_INFORMATION PROVIDED:_
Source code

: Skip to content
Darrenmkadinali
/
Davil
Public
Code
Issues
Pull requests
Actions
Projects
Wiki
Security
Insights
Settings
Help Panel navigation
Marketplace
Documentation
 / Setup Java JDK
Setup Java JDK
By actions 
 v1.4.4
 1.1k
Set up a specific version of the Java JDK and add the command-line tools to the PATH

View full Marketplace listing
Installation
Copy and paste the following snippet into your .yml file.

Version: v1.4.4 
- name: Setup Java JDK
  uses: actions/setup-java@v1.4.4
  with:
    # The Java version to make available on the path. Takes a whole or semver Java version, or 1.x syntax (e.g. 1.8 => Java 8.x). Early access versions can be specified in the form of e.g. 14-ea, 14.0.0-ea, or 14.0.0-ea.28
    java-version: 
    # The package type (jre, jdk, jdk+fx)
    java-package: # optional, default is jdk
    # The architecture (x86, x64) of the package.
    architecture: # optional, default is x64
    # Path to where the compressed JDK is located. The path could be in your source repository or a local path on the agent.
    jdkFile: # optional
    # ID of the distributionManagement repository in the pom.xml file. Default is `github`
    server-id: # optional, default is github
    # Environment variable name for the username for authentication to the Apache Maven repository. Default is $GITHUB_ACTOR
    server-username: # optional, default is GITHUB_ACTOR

_AIM OF THE TASK:_
Using the listing above, reproduce each line without omission.

_SOLUTION FOR THIS PROBLEM:_
Source code

: Skip to content
Darrenmkadinali
/
Davil
Public
Code
Issues
Pull requests
Actions
Projects
Wiki
Security
Insights
Settings
Help Panel navigation
Marketplace
Documentation
 / Setup Java JDK
Setup Java JDK
By actions 
 v1.4.4
 1.1k
Set up a specific version of the Java JDK and add the command-line tools to the PATH

View full Marketplace listing
Installation
Copy and paste the following snippet into your .yml file.

Version: v1.4.4 
- name: Setup Java JDK
  uses: actions/setup-java@v1.4.4
  with:
    # The Java version to make available on the path. Takes a whole or semver Java version, or 1.x syntax (e.g. 1.8 => Java 8.x). Early access versions can be specified in the form of e.g. 14-ea, 14.0.0-ea, or 14.0.0-ea.28
    java-version: 
    # The package type (jre, jdk, jdk+fx)
    java-package: # optional, default is jdk
    # The architecture (x86, x64) of the package.
    architecture: # optional, default is x64
    # Path to where the compressed JDK is located. The path could be in your source repository or a local path on the agent.
    jdkFile: # optional
    # ID of the distributionManagement repository in the pom.xml file. Default is `github`
    server-id: # optional, default is github
    # Environment variable name for the username for authentication to the Apache Maven repository. Default is $GITHUB_ACTOR
    server-username: # optional, default is GITHUB_ACTOR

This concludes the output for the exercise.